What you are asked to do
Reproduce the text of every row below word for word, leaving the pictures out of your answer.

Extracted material
______

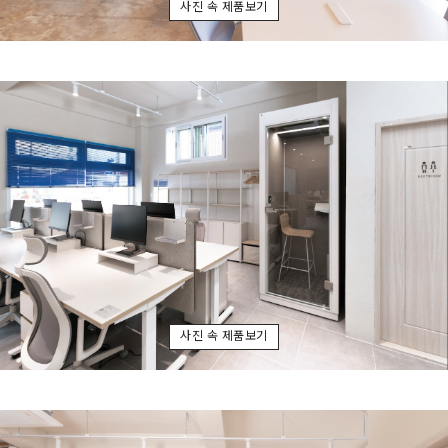
사진 속 제품보기
사진 속 제품보기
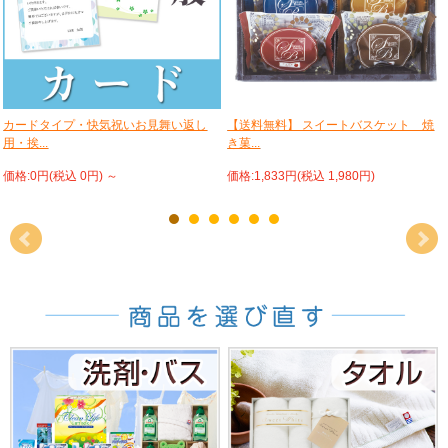
カードタイプ・快気祝いお見舞い返し
【送料無料】 スイートバスケット 焼
用・挨...
き菓...
価格:0円(税込 0円)
～
価格:1,833円(税込 1,980円)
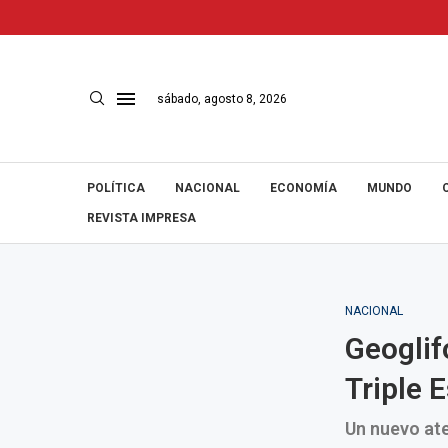
sábado, agosto 8, 2026
POLÍTICA
NACIONAL
ECONOMÍA
MUNDO
REVISTA IMPRESA
NACIONAL
Geoglif
Triple E
Un nuevo ate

______

Written response
사진 속 제품보기
사진 속 제품보기
カードタイプ・快気祝いお見舞い返し
【送料無料】 スイートバスケット 焼
用・挨...
き菓...
価格:0円(税込 0円)
～
価格:1,833円(税込 1,980円)
sábado, agosto 8, 2026
POLÍTICA
NACIONAL
ECONOMÍA
MUNDO
REVISTA IMPRESA
NACIONAL
Geoglif
Triple E
Un nuevo ate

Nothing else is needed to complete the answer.